Mean accuracy averaged across all problems and selected languages (Python, Rust, C++).

The results challenge the assumption that more thinking always helps:

  • GPT-5.2 performs best at "low" reasoning (81.9%) and actually degrades significantly at "high" (56.9%). Over-thinking appears counterproductive.
  • Claude Opus benefits from more reasoning, improving from 61.1% at low to 70.8% at high. The only model showing clear gains from increased reasoning budget.
  • Gemini 3 Pro peaks at "none" (84.7%) and steadily declines with more reasoning tokens. This may relate to its tendency toward verbose chain-of-thought outputs interfering with clean code generation.
  • Claude Sonnet shows inconsistent behavior, peaking at "medium" (41.7%) before dropping at "high" (38.9%).

The takeaway: reasoning effort is not a simple "more is better" parameter. Optimal settings vary by model and likely by task type. For straightforward coding challenges, minimal reasoning often suffices. Higher reasoning efforts, especially for larger and more reasoning-oriented models, mostly causes models to produce lengthy chain-of-thought outputs, interfering with clean code generation, eventually leading to partially answered problems, response parsing errors or code that cannot be executed or compiled. Smaller models simply answer as requested. This may suggest larger, reasoning-oriented models, are specifically fine-tuned to answer using chain-of-thought responses.

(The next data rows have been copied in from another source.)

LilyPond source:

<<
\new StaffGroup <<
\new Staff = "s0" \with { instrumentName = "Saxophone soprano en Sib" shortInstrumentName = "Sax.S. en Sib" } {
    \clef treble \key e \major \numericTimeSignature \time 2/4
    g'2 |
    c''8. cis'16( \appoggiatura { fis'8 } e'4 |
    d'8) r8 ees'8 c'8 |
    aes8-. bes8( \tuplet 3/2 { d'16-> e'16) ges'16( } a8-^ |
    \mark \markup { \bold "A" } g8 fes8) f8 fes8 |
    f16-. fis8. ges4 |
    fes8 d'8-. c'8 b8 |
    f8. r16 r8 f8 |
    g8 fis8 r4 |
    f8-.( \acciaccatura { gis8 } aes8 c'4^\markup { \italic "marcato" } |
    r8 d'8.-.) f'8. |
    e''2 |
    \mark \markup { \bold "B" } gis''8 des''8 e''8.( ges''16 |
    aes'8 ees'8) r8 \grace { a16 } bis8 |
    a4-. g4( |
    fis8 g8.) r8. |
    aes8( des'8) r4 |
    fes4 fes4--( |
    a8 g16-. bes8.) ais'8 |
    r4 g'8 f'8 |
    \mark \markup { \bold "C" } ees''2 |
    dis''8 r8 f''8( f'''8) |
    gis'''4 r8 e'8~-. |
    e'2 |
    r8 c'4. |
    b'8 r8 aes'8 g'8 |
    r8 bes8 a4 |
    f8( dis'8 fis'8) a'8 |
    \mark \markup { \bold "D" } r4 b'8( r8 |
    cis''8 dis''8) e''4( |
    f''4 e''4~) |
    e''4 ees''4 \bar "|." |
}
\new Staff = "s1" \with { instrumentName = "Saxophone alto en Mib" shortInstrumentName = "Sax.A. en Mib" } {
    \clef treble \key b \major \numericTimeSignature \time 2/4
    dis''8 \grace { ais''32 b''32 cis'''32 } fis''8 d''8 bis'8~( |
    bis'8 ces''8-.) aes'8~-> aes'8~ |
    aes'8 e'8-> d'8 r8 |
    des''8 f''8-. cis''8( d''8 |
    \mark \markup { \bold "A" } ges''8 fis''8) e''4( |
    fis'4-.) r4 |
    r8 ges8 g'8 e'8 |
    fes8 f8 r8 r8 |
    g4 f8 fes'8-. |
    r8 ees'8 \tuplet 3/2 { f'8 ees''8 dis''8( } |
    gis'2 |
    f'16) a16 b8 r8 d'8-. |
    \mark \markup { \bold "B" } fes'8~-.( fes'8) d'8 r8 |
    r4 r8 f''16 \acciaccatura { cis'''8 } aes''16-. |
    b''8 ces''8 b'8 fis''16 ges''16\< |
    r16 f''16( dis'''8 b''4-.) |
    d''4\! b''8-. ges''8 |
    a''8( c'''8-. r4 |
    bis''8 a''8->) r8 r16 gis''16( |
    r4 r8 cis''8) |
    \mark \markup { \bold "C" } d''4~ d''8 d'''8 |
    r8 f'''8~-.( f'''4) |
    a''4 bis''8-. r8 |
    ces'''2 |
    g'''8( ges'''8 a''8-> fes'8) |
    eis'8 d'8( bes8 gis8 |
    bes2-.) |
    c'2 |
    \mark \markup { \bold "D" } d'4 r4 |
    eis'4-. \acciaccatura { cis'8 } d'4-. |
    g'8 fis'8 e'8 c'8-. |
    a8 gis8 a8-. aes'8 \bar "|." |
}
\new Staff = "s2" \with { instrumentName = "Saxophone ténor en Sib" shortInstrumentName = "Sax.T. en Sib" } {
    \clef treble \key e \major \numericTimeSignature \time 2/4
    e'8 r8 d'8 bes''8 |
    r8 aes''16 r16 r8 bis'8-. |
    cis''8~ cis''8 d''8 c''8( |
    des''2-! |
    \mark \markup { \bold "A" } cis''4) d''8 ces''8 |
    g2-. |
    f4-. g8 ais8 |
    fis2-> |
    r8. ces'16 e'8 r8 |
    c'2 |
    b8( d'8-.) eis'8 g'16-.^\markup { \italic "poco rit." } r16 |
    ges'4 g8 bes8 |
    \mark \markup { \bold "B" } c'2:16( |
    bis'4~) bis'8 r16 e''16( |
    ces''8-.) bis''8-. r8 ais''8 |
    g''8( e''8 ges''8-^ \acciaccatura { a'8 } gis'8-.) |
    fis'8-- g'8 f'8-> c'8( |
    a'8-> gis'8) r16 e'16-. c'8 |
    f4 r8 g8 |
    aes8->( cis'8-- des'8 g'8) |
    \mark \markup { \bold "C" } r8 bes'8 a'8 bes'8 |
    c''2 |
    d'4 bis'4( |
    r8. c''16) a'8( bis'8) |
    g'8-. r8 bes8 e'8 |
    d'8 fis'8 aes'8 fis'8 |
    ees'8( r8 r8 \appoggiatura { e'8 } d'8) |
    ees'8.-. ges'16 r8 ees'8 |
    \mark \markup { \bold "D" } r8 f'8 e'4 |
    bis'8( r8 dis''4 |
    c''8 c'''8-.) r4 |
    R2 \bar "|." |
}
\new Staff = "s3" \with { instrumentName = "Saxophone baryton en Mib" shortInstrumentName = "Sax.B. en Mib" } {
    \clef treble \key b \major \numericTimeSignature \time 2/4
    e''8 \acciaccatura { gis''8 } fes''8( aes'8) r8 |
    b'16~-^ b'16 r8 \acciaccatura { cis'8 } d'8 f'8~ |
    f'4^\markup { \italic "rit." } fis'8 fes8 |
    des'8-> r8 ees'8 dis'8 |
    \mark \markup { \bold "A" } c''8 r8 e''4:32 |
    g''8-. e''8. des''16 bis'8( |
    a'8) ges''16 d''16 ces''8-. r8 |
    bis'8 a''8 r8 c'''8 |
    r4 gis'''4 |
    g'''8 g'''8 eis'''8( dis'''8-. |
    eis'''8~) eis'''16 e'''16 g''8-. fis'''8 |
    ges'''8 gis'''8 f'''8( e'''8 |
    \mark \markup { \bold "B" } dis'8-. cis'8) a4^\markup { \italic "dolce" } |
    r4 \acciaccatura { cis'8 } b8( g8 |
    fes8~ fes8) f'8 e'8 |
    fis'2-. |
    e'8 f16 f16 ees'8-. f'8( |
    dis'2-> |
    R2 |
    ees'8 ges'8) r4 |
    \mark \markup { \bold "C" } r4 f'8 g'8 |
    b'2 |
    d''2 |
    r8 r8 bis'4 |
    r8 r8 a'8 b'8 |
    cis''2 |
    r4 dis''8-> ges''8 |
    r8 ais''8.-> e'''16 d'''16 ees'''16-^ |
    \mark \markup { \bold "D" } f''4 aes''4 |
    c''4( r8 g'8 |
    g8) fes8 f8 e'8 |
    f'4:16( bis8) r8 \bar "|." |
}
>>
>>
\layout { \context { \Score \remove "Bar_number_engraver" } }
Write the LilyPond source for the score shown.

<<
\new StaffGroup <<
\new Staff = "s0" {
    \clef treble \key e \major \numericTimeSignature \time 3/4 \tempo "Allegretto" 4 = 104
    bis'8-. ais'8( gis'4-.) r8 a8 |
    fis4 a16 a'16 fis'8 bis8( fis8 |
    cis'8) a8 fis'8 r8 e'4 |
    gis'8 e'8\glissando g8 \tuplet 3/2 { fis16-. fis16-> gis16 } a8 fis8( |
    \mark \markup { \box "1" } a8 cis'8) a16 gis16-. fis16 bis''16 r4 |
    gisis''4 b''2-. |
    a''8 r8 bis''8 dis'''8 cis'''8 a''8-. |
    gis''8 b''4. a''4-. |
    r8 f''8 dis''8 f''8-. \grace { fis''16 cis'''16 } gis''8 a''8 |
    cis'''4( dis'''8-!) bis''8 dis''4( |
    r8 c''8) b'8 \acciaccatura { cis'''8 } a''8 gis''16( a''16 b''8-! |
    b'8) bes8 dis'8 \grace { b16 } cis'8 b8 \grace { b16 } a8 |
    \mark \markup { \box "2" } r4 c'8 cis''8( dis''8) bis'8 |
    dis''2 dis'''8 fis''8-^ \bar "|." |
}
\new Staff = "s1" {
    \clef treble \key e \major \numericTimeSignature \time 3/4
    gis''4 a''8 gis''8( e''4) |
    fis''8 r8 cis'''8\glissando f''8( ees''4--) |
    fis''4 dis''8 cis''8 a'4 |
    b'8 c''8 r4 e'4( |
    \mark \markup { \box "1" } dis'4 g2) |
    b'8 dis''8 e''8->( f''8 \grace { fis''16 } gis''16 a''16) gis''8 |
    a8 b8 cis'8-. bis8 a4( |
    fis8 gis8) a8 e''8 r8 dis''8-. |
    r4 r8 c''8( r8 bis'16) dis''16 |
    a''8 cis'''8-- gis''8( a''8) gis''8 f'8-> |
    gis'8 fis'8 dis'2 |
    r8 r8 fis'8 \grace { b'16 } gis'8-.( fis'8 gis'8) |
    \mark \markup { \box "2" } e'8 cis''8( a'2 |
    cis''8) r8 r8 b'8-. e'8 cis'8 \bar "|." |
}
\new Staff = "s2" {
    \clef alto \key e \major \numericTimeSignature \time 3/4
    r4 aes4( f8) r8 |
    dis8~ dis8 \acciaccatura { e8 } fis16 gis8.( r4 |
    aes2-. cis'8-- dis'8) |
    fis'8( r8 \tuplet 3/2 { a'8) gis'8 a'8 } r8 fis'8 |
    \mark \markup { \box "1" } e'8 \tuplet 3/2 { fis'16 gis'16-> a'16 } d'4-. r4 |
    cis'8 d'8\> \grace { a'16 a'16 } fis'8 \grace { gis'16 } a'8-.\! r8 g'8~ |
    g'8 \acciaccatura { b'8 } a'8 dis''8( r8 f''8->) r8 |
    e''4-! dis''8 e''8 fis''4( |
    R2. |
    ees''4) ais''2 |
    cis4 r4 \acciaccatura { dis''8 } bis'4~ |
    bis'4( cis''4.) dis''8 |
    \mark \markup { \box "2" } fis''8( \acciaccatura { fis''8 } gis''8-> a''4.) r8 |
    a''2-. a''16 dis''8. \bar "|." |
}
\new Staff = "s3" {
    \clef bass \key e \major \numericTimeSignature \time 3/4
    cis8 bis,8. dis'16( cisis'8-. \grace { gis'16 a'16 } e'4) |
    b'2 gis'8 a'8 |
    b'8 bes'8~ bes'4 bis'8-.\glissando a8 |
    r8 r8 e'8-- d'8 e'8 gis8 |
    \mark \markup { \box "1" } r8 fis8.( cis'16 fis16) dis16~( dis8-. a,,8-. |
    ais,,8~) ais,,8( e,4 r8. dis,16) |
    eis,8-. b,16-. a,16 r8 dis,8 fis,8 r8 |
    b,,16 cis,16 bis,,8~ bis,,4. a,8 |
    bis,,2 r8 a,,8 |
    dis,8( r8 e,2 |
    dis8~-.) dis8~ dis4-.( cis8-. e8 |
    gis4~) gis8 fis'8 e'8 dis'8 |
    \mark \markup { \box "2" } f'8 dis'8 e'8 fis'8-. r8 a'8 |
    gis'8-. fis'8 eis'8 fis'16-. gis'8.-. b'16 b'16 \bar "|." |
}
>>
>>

Needless to say, implementing structured outputs may solve this issue and improve overall performance, however this was not the goal for this experiment and therefore remains to be explored further.

Other observations

Several additional patterns emerged during the evaluation:

  • External library dependencies: Models frequently tried to import external libraries despite explicit instructions to use only the standard library. This required prompt engineering to address.
  • Output format inconsistency: Gemini 3 Pro would sometimes output unwanted JSON structures with "part" and "solution" keys instead of the requested plain format, even with temperature at 0.
  • Run-to-run variance: Overall accuracy varied by approximately ±5% between runs. Gemini models stabilized significantly after prompt tweaks, while Claude models were more sensitive to temperature settings.

Conclusion

Advent of Slop reveals that current LLMs can autonomously solve simple programming challenges, but not reliably. The best performer, Gemini 3 Pro, achieves only 70.4% accuracy, and that comes with significant variance.

Key findings:

  1. Model size isn't everything. Mid-tier models (GPT-5 mini, Gemini 3 Flash) often approach or match their larger counterparts in one-shot tasks.
  2. Language matters. Python and JavaScript see much higher success rates than C, R, or Rust.
  3. Consistency beats peak performance. Claude Opus's low variance may be more valuable than Gemini 3 Pro's higher but erratic scores, depending on use case.
  4. Reasoning effort requires tuning. More thinking tokens don't automatically improve results, sometimes the opposite.
  5. Prompt engineering remains essential. Significant effort went into achieving consistent, parseable outputs across models and languages.

The experiment also surfaced the fundamental tension in evaluating coding ability of LLMs: how much help is fair? Adjusting prompts for better consistency feels a bit like cheating, but leaving models to fail on formatting seems to miss the point. There's no clean answer.

Finally, always be skeptical and take this with a grain of salt, it was a fun and simple experiment — no real conclusion can be taken. For the curious, the full code of the project available at divin1/advent-of-slop.